Jim Smith’s new book, Follow me I am RIght Behind You, a follow up from his magnificent The Lazy Teacher’s Handbook, give a sharp and realistic focus upon highlighting progress in lessons. A real hot topic with the new OFSTED framework. One idea from this new book I have already tried and with a significant impact is the Progress Paparazzi on page 28. Here, Jim Smith advocates nominating students as Progress Paparazzi. These students are given the task to be on the lookout for students who are making good progress, contributing to lessons or learning or thinking creatively. Once these are identified then the students chosen can be rewarded. Smith extends this to having visitors coming into the classroom to award discretionary awards.

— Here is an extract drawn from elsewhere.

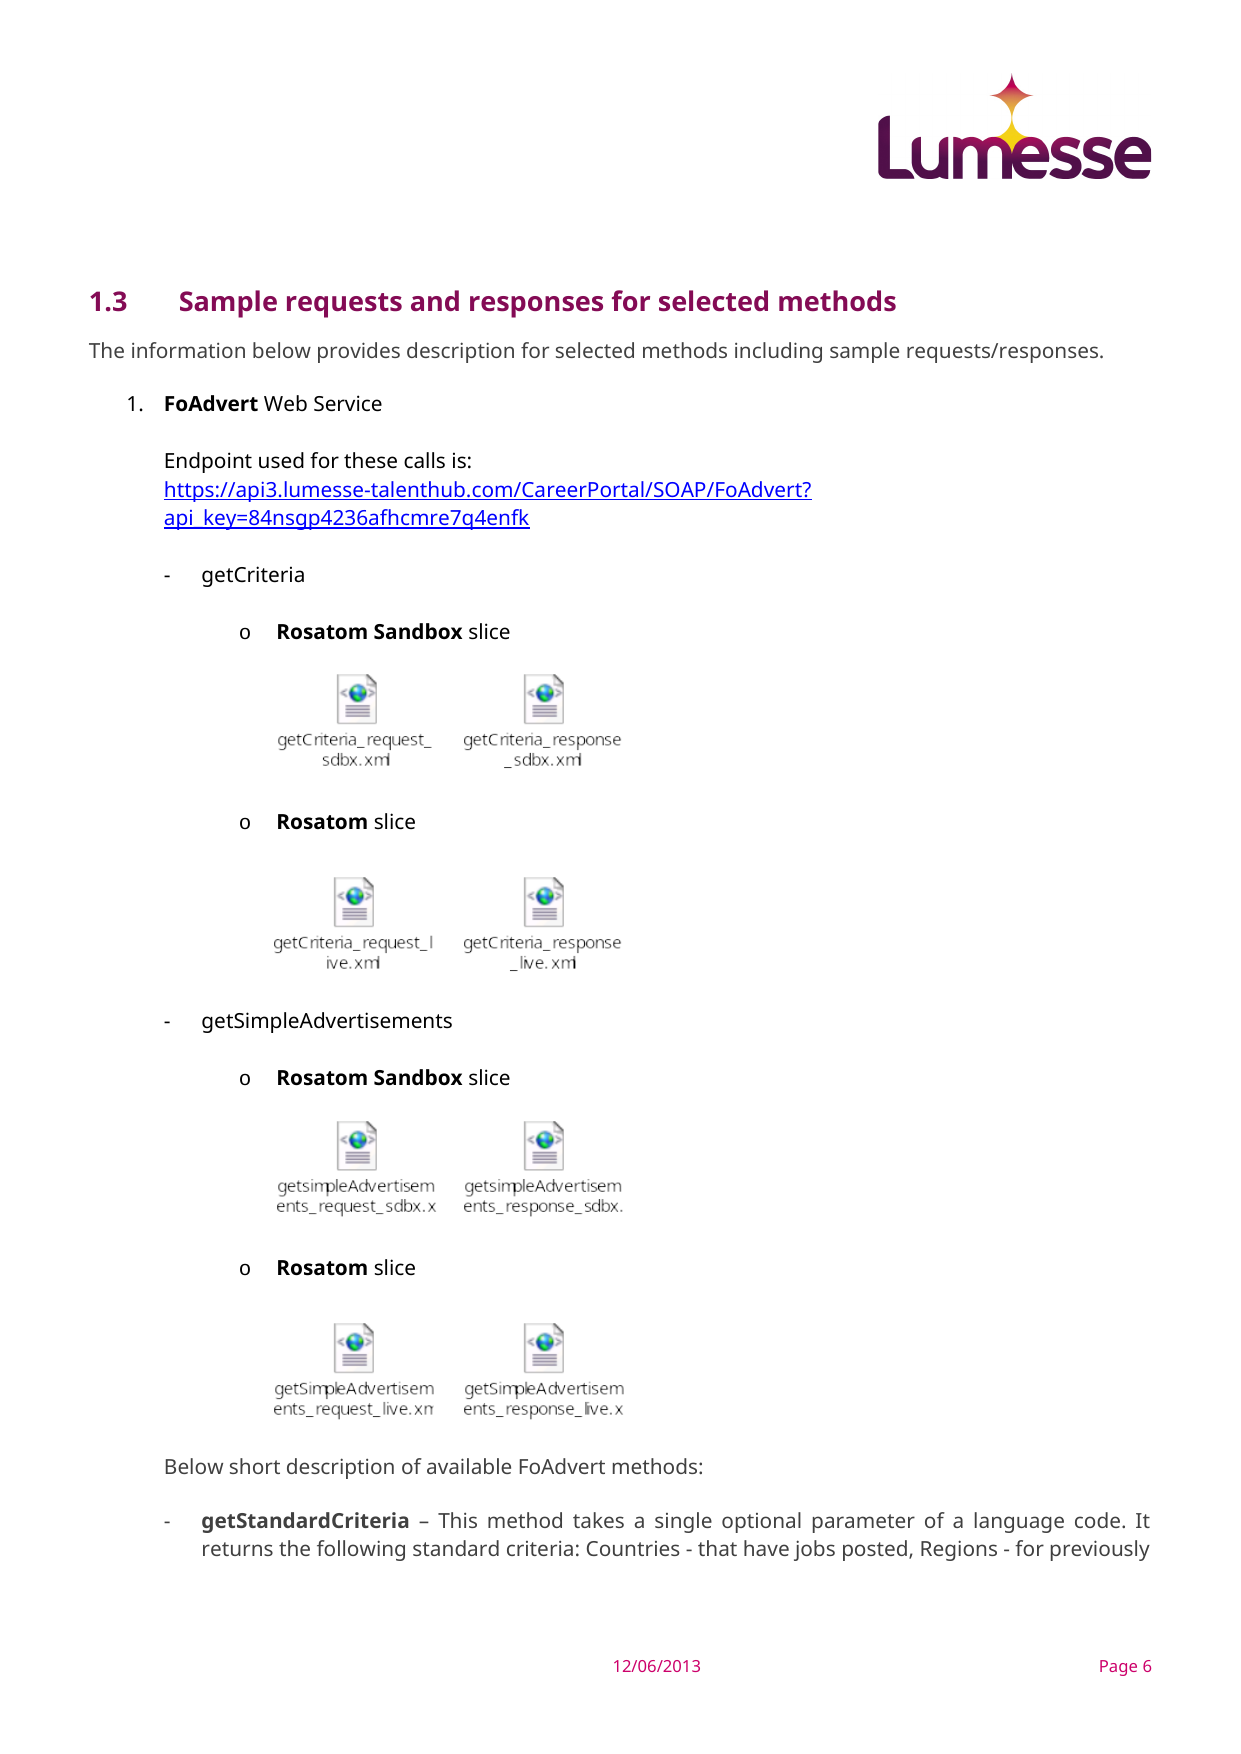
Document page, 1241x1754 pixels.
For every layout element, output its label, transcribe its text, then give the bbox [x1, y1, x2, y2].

The outcome of this strategy is to build collaborative trust and enhanced ownership of learning as well as highlighting progress and for students to have and enhanced understanding of what progress actually is which of course plays right into the outstanding criteria of an OFSTED lesson inspection.
Taking this idea on, I have aimed to adopt this strategy in every lesson in Key Stages 3 and 4. I was able to have printed ‘Progress Champion’ stickers and these are awarded by me at the end of every lesson with the reason why they have been awarded clearly stated. The students who have been awarded a sticker places it at the end of the their work for that lesson and has to write the reason why they have been awarded it beside the sticker which I then sign, date and record on the school’s behaviour record under achievement.
This been extended to having our Acting Headteacher visit my Year 10 class and, given the objective of the lesson, look at all the students work and award Progress Champion stickers as well as a Senior Pastoral Manager visit the Year 7 form she is responsible for and awarding stickers. This has enhanced the motivation of my students as well as that they are beginning to talk about progress much more explicitly and positively. The next stage is to get the students themselves to award ‘Progress Champion’ Stickers, which I intend to do over the next week or two. I decided to wait until they are used to Progress Champion stickers and seen how they work and what they are awarded for before giving them the responsibility of awarding them. Alongside this, I have had Progress Paparazzi Pass’ stickers made up for students who are asked to look out and award Progress Champions. These will work like the Progress Champion stickers in that these will be stuck into exercise books and the student will write down what progress they were looking for in others in that lesson.
This strategy is the Lazy Way at its best and once it is up and running not only encourages students to talk about progress naturally and confidently in every lesson – which is the most important outcome here – but also the stickers in the exercise book help to signpost progress clearly and explicitly if an OFSTED inspector examines a set of your exercise books.